→ List of tasks:
**A)** In the Cambridge research paper announcement, which volume and number of the Legal Studies Research Paper Series did the Faculty publish on SSRN?
**B)** Condense the paragraph of the Cambridge research paper announcement that begins "This purpose of this paper" into a short bulleted list that keeps its main points.
**C)** Resume the Cambridge research paper announcement at the point where it stops, and write the passage that would come next.

→ Source document:
● ● ● ● ● ● ●

Cambridge Faculty of Law Legal Studies Research Paper SeriesThe Faculty has published Volume 9 Number 2 of the University of Cambridge Faculty of Law Legal Studies Research Paper Series on SSRN.

This issue includes the following articles:

Mark Elliott: Through the Looking-Glass? Ouster Clauses, Statutory Interpretation and the British Constitution (4/2018)

This purpose of this paper is to examine the way in which courts in the UK interpret both ouster clauses and other provisions that may appear to inhibit or preclude the performance of the judicial, including the interpretive, function. Examining such questions supplies a valuable opportunity to consider how the UK's uncodified constitutional system works, and how judicial understandings of that system - and of the curial role within it - have developed over time. In this way, it becomes possible to understand why older decisions in which legislative ouster was met with judicial equanimity seem so archaic when viewed through a contemporary lens. Ultimately, the question arises whether judicial construction of ouster clauses in the UK is so strained as to amount, in substance, to something more than just interpretation - a question that implicates fundamental issues about the veracity of the principle of parliamentary sovereignty. It is argued, however, that the case law - and the broader set of institutional interactions of which it forms a part - does not provide any definitive answer to such questions, and that the imperative of avoiding constitutional crisis renders such uncertainty a good rather than a bad thing.

● ● ● ● ● ● ●

→ Given data:
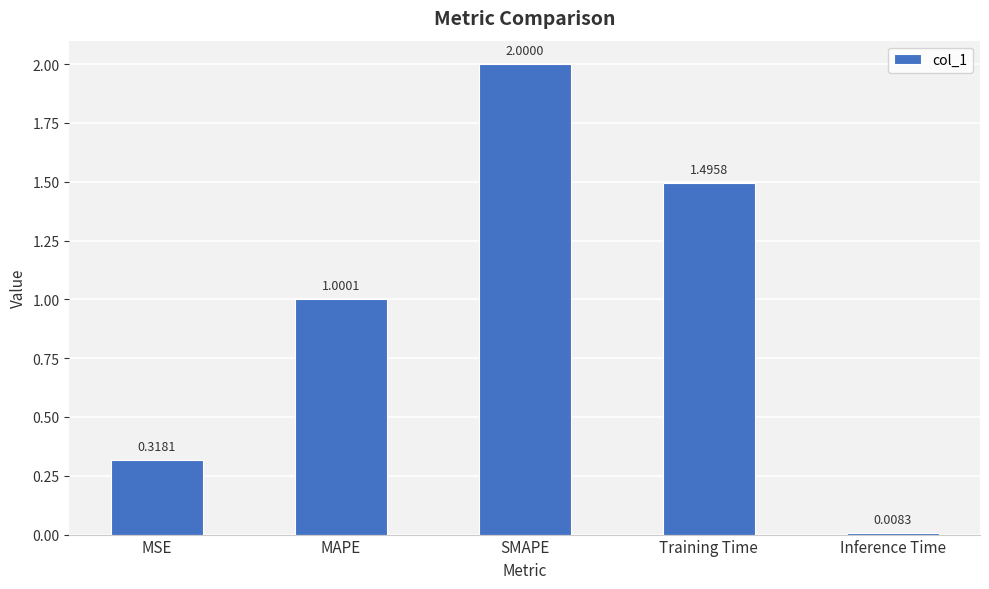

List the labels in order of value, largest first.

SMAPE, Training Time, MAPE, MSE, Inference Time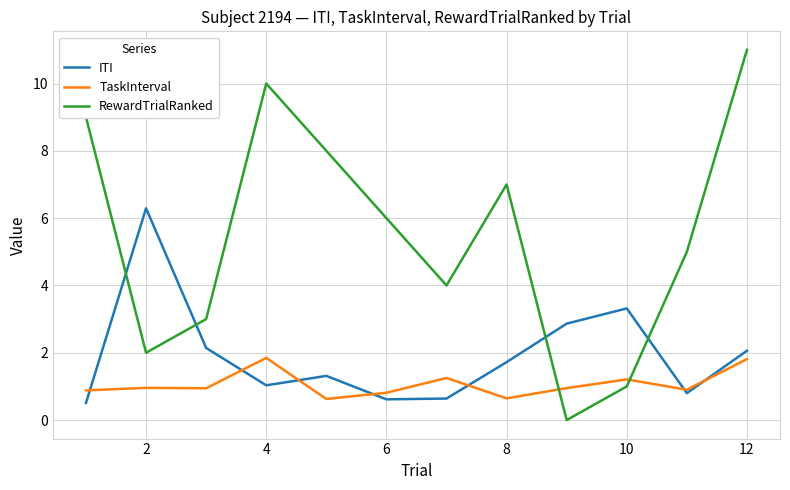

List the series in order of their peak value, lowest first.

TaskInterval, ITI, RewardTrialRanked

● ● ● ● ● ● ●

→ Answers given:
**A)** Volume 9 Number 2.

**B)**
- The paper examines how UK courts interpret ouster clauses and other provisions that may seem to inhibit or preclude the judicial, including the interpretive, function.
- This offers a chance to consider how the UK's uncodified constitutional system works and how judicial understandings of that system, and of the courts' role in it, have developed over time.
- It helps explain why older decisions that accepted legislative ouster calmly now seem archaic.
- It asks whether judicial construction of ouster clauses is so strained as to amount to more than interpretation, which raises fundamental issues about the principle of parliamentary sovereignty.
- It argues that the case law and related institutional interactions give no definitive answer, and that this uncertainty is good because it helps avoid constitutional crisis.

**C)**
Joanna Bryson, Mihailis Evangelos Diamantis & Thomas D. Grant: Of, for, and by the People: The Legal Lacuna of Synthetic Persons (5/2018)

Conferring legal personhood on purely synthetic entities is a very real legal possibility, one under consideration presently by the European Union. We show here that such legislative action would be morally unnecessary and legally troublesome. While AI legal personhood may have some emotional or economic appeal, so do many superficially desirable hazards against which the law protects us. We review the utility and history of legal fictions of personhood, discussing salient precedents where such fictions resulted in abuse or incoherence. We conclude that difficulties in holding “electronic persons” accountable when they violate the rights of others outweigh the highly precarious moral interests that AI legal personhood might protect.

Veronika Fikfak & Hayley J. Hooper: Parliament's Secret War (6/2018)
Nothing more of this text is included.